Another, was that I like to write.
I began blogging shortly after my leukemia diagnosis. Nothing too deep or introspective — though scared, I was completely confident I was going survive — just updates to keep my friends and family informed of my health and happenings during my treatment.
But months later after learning my lungs were slowly dying away as a side-effect result from my bone marrow transplant, and having to begin a hefty prednisone regiment in an effort to slow the dying process down, my positive perspective on things changed significantly.
Though the drug-induced and drastic mood swings made it difficult to focus, I began to blog more often and about more personal matters. And while I regard my blogging experience during this difficult time as a very beneficial, therapeutic activity — an activity I presume many others regard beneficial as well, for a simple Google search of the term “writing therapy” resulted in around 259,000,000 results — it wasn’t helping me to shake the persistent feeling of irrelevance; of feeling that I others would better off if I were dead.
Fortunately for me, since I was spending more time thinking deeply about my life for my blog, I eventually began tinkering with my blog’s “About” page.
And this tinkering proved to be yet one more saving grace; for it led me on a path to try to discover things about myself that others might find interesting enough to inspire them to read more of my writing.
And once I began thinking in more of a self-promotional, third-person kind of way about my life, I began realizing and rediscovering things about myself that I found to be very special and unique.
For the next week or so, I stopped blogging altogether and, like a gold digger after finding his first valuable nugget, I worked passionately on mining through my past to dig up and write down all the meaningful nuggets I could find.
And when I was finally satisfied that my life was properly represented on the page, I began to craft the long, meaningful list of me into a voice that, when others read it, would be heard distinctly as mine.
When I was finished*, my “About” page was more than just being about me… it was me.
And even now when reading this long and winding written documentary of me, I am filled with a sense of gratitude and purpose so powerful that, even if I were to once again visit that dark, lonely place, I could never do so feeling as if my life were pointless and without meaning.

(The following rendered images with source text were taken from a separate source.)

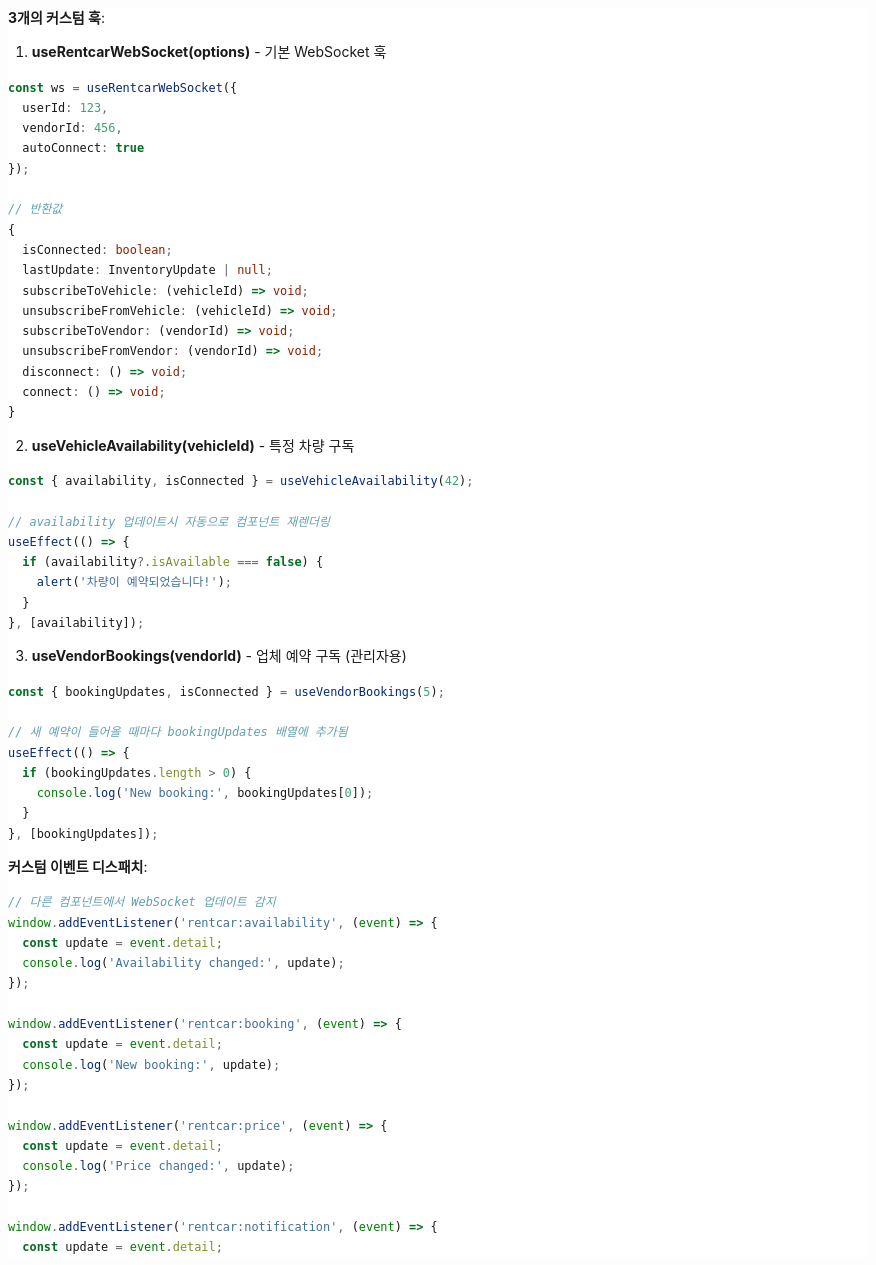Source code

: **3개의 커스텀 훅**:

1. **useRentcarWebSocket(options)** - 기본 WebSocket 훅
```typescript
const ws = useRentcarWebSocket({
  userId: 123,
  vendorId: 456,
  autoConnect: true
});

// 반환값
{
  isConnected: boolean;
  lastUpdate: InventoryUpdate | null;
  subscribeToVehicle: (vehicleId) => void;
  unsubscribeFromVehicle: (vehicleId) => void;
  subscribeToVendor: (vendorId) => void;
  unsubscribeFromVendor: (vendorId) => void;
  disconnect: () => void;
  connect: () => void;
}
```

2. **useVehicleAvailability(vehicleId)** - 특정 차량 구독
```typescript
const { availability, isConnected } = useVehicleAvailability(42);

// availability 업데이트시 자동으로 컴포넌트 재렌더링
useEffect(() => {
  if (availability?.isAvailable === false) {
    alert('차량이 예약되었습니다!');
  }
}, [availability]);
```

3. **useVendorBookings(vendorId)** - 업체 예약 구독 (관리자용)
```typescript
const { bookingUpdates, isConnected } = useVendorBookings(5);

// 새 예약이 들어올 때마다 bookingUpdates 배열에 추가됨
useEffect(() => {
  if (bookingUpdates.length > 0) {
    console.log('New booking:', bookingUpdates[0]);
  }
}, [bookingUpdates]);
```

**커스텀 이벤트 디스패치**:
```typescript
// 다른 컴포넌트에서 WebSocket 업데이트 감지
window.addEventListener('rentcar:availability', (event) => {
  const update = event.detail;
  console.log('Availability changed:', update);
});

window.addEventListener('rentcar:booking', (event) => {
  const update = event.detail;
  console.log('New booking:', update);
});

window.addEventListener('rentcar:price', (event) => {
  const update = event.detail;
  console.log('Price changed:', update);
});

window.addEventListener('rentcar:notification', (event) => {
  const update = event.detail;
```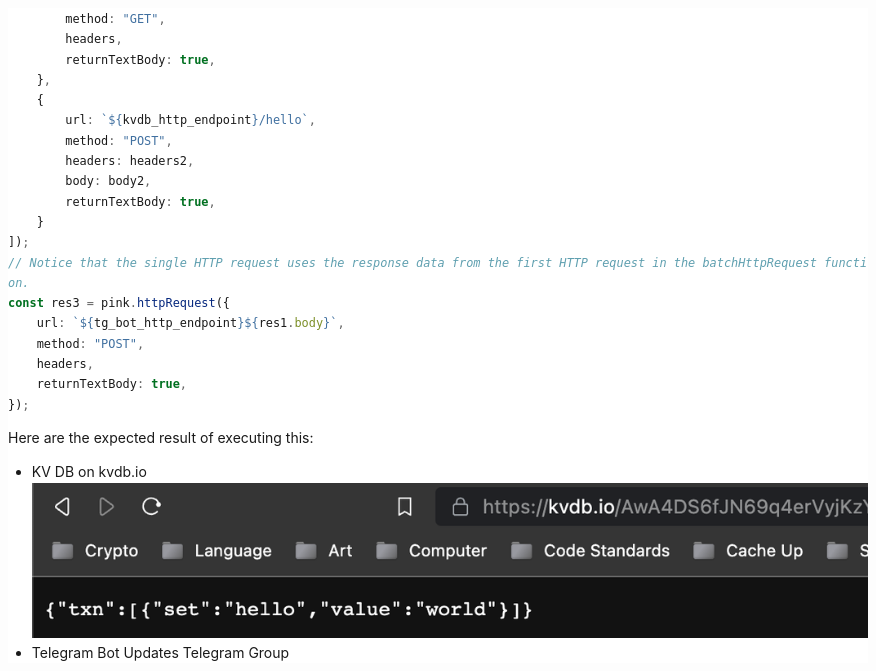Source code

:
 ```typescript
        method: "GET",
        headers,
        returnTextBody: true,
    },
    {
        url: `${kvdb_http_endpoint}/hello`,
        method: "POST",
        headers: headers2,
        body: body2,
        returnTextBody: true,
    }
]);
// Notice that the single HTTP request uses the response data from the first HTTP request in the batchHttpRequest function.
const res3 = pink.httpRequest({
    url: `${tg_bot_http_endpoint}${res1.body}`,
    method: "POST",
    headers,
    returnTextBody: true,
});
```

Here are the expected result of executing this:
- KV DB on kvdb.io
    ![](../assets/KVDB-hw.png)
- Telegram Bot Updates Telegram Group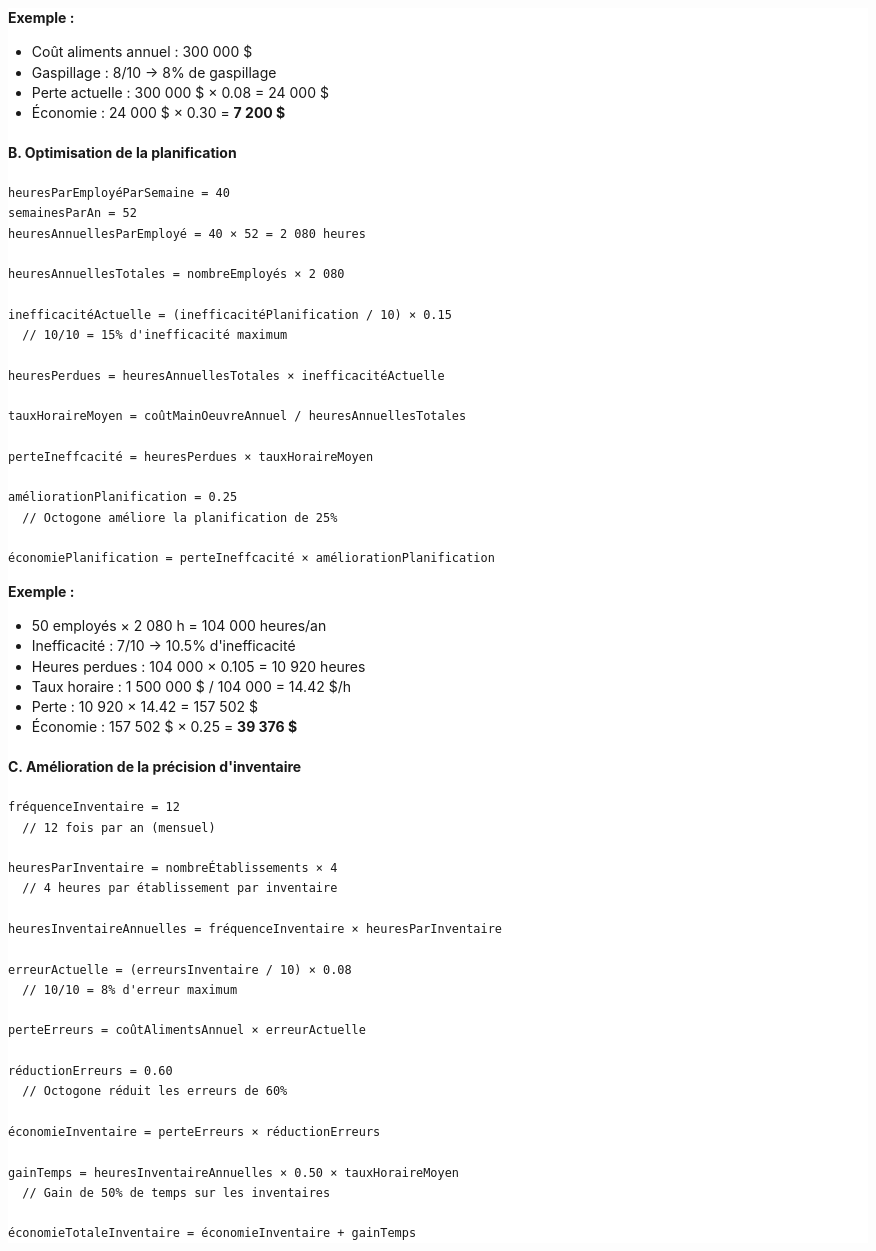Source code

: **Exemple :**
- Coût aliments annuel : 300 000 $
- Gaspillage : 8/10 → 8% de gaspillage
- Perte actuelle : 300 000 $ × 0.08 = 24 000 $
- Économie : 24 000 $ × 0.30 = **7 200 $**

#### B. Optimisation de la planification
```
heuresParEmployéParSemaine = 40
semainesParAn = 52
heuresAnnuellesParEmployé = 40 × 52 = 2 080 heures

heuresAnnuellesTotales = nombreEmployés × 2 080

inefficacitéActuelle = (inefficacitéPlanification / 10) × 0.15
  // 10/10 = 15% d'inefficacité maximum
  
heuresPerdues = heuresAnnuellesTotales × inefficacitéActuelle

tauxHoraireMoyen = coûtMainOeuvreAnnuel / heuresAnnuellesTotales

perteIneffcacité = heuresPerdues × tauxHoraireMoyen

améliorationPlanification = 0.25
  // Octogone améliore la planification de 25%
  
économiePlanification = perteIneffcacité × améliorationPlanification
```

**Exemple :**
- 50 employés × 2 080 h = 104 000 heures/an
- Inefficacité : 7/10 → 10.5% d'inefficacité
- Heures perdues : 104 000 × 0.105 = 10 920 heures
- Taux horaire : 1 500 000 $ / 104 000 = 14.42 $/h
- Perte : 10 920 × 14.42 = 157 502 $
- Économie : 157 502 $ × 0.25 = **39 376 $**

#### C. Amélioration de la précision d'inventaire
```
fréquenceInventaire = 12
  // 12 fois par an (mensuel)
  
heuresParInventaire = nombreÉtablissements × 4
  // 4 heures par établissement par inventaire
  
heuresInventaireAnnuelles = fréquenceInventaire × heuresParInventaire

erreurActuelle = (erreursInventaire / 10) × 0.08
  // 10/10 = 8% d'erreur maximum
  
perteErreurs = coûtAlimentsAnnuel × erreurActuelle

réductionErreurs = 0.60
  // Octogone réduit les erreurs de 60%
  
économieInventaire = perteErreurs × réductionErreurs

gainTemps = heuresInventaireAnnuelles × 0.50 × tauxHoraireMoyen
  // Gain de 50% de temps sur les inventaires
  
économieTotaleInventaire = économieInventaire + gainTemps
```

1. https://www.nami.org/Learn-More/Mental-Health-By-the-Numbers
2. http://www.nimh.nih.gov/health/statistics/prevalence/major-depression-among-adults.shtml
*As I live and grow, so too does my “About” page. It will never be finished completely… until I am.
There is gold in them hills~
The good news is we all have our hills of gold waiting to be mined.
Thanks for sharing this, I really appreciated your words and glad you’re still around to write them!
So very kind and encouraging of you to say, TCC. Thank you.
Thank you for sharing! More people visit that dark place than they like to admit. I’ve been there myself…especially on prednisone.
Prednisone… the cure that kills. Tough stuff. Best wishes to you, DropaJewel.
Thanks Kurt! You too
🙂
Thank you for writing so honestly about your experiences. It is always refreshing to be reminded that everyone reaches that dark space sometimes. Writing certainly is a good way to pull oneself back into the world.
Indeed, writing is. Thank you for the kind comment, aravitz12.
Reblogged this on faizatasneem and commented:
Inspiring
Writing means sharing thoughts or ideas. It is said that sharing increases happiness and decreases sorrow. When we write about us we actually start knowing us better. Interesting article.
Well said, shivasiddula. Thank you.
And now I remember your About page and it makes perfect sense!
🙂
Thank you for sharing this Kurt. Your dig is an inspiration for others to do so as well.
Thank you for your kind, encouraging comment, TGOB. I’m happy you thinks so.
A good read. God bless you Mr. Kurt. 🌈🌅
Thank you, Zerah. And may you be blessed as well, if not more. 🙂
I wish to read about you for many more years. Thanks for all the inspiration!